The university system in the UK seems about to change. This, we are often told, is an inevitable consequence of the economic situation we have found ourselves in. But is it?
Despite the global recession, many countries still offer affordable education even though nearly every economy was hit by the recession in some way. In Germany, some students are paying less than €100 per year. But does their system work as well as ours?
Up until January 2005 Germany, along with Austria and the Scandinavian countries, had a ban on tuition fees and believed in “Bildung zum Nulltariff” or free education. Lifting this ban in 2005 sparked great protest throughout Germany.

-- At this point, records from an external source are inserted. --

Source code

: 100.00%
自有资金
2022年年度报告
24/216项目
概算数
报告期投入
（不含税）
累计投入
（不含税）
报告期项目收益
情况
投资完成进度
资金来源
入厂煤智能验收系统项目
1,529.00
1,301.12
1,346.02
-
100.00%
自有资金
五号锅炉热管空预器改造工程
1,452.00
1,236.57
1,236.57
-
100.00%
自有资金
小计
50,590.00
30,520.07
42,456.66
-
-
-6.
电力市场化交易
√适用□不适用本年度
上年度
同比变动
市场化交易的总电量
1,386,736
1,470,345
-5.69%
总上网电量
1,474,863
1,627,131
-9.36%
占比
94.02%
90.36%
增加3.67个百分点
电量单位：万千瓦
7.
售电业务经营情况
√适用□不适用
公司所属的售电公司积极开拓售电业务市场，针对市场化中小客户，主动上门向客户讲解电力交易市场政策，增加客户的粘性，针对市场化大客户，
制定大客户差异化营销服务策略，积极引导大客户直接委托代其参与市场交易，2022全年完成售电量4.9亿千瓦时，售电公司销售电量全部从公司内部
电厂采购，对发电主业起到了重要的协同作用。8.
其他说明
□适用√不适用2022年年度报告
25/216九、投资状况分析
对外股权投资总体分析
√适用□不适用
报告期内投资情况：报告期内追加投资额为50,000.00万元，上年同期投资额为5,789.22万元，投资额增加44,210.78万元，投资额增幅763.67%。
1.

Despite this, since September 2007 German Universities have started to charge modest tuition fees in comparison to those that we pay in Britain. Most students have to pay tuition fees every semester of between €50-€500. Compared to tuition fees in Britain this seems pretty reasonable. On the other hand, Germany currently has 375 “Hochschulen,” colleges and universities, many of which are underfunded and overcrowded.

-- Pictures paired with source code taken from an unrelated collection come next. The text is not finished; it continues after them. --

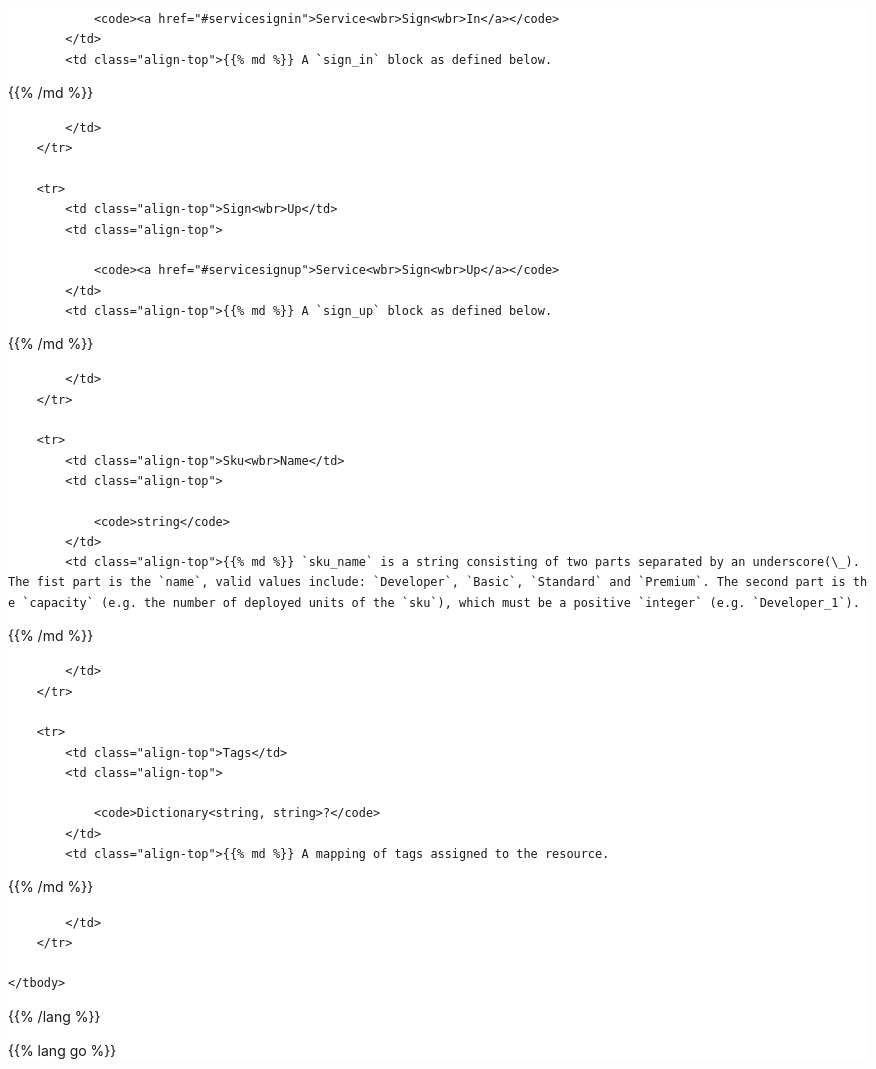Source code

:                 <code><a href="#servicesignin">Service<wbr>Sign<wbr>In</a></code>
            </td>
            <td class="align-top">{{% md %}} A `sign_in` block as defined below.
 {{% /md %}}

            
            </td>
        </tr>
    
        <tr>
            <td class="align-top">Sign<wbr>Up</td>
            <td class="align-top">
                
                <code><a href="#servicesignup">Service<wbr>Sign<wbr>Up</a></code>
            </td>
            <td class="align-top">{{% md %}} A `sign_up` block as defined below.
 {{% /md %}}

            
            </td>
        </tr>
    
        <tr>
            <td class="align-top">Sku<wbr>Name</td>
            <td class="align-top">
                
                <code>string</code>
            </td>
            <td class="align-top">{{% md %}} `sku_name` is a string consisting of two parts separated by an underscore(\_). The fist part is the `name`, valid values include: `Developer`, `Basic`, `Standard` and `Premium`. The second part is the `capacity` (e.g. the number of deployed units of the `sku`), which must be a positive `integer` (e.g. `Developer_1`).
 {{% /md %}}

            
            </td>
        </tr>
    
        <tr>
            <td class="align-top">Tags</td>
            <td class="align-top">
                
                <code>Dictionary<string, string>?</code>
            </td>
            <td class="align-top">{{% md %}} A mapping of tags assigned to the resource.
 {{% /md %}}

            
            </td>
        </tr>
    
    </tbody>
</table>


{{% /lang %}}


{{% lang go %}}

This overcrowding is due to recent developments in the German education system. The period that German students study for has been reduced from 13 to 12 years. However this has led to the number of students gaining the ‘Abitur,’ the equivalent to our ‘A’ levels, reaching 41% in the late 1990’s, and as students are automatically accepted once they achieve the Abitur this is becoming unfeasible.
The German Government has also changed University degrees from a ‘diploma’ program to a Bachelor/Masters which means that German students can study abroad. This means more foreign students are able to study in Germany causing overcrowding and an imbalance within Universities as they struggle to accept more students than they can cope with.
German universities differ from ours in the fact that there are some private and some state universities. Private universities can choose how much to charge in tuition fees, much like the model set out in the Browne Review.
There are also different policies regarding tuition fees in different states. For example in Bavaria, tuition fees can be split between siblings if simultaneously at the University. For some vocational degrees it is possible to find a future employer willing to pay fees. However, those who pay their own tuition fees have to cover them personally as only one in four students receives a BAfög or student loan and with only an average of €398 paid monthly this often doesn’t cover both tuition fees and accommodation.
Although it may seem that Germany has a better system, it is important to note that not one of their universities ranked in the top 50 in the 2008 Times Higher Education World Universities Survey. Students receive relatively small loans from the Government and some universities are overcrowded and struggling to survive. Therefore it is not easy to say who has the better deal when it comes to University.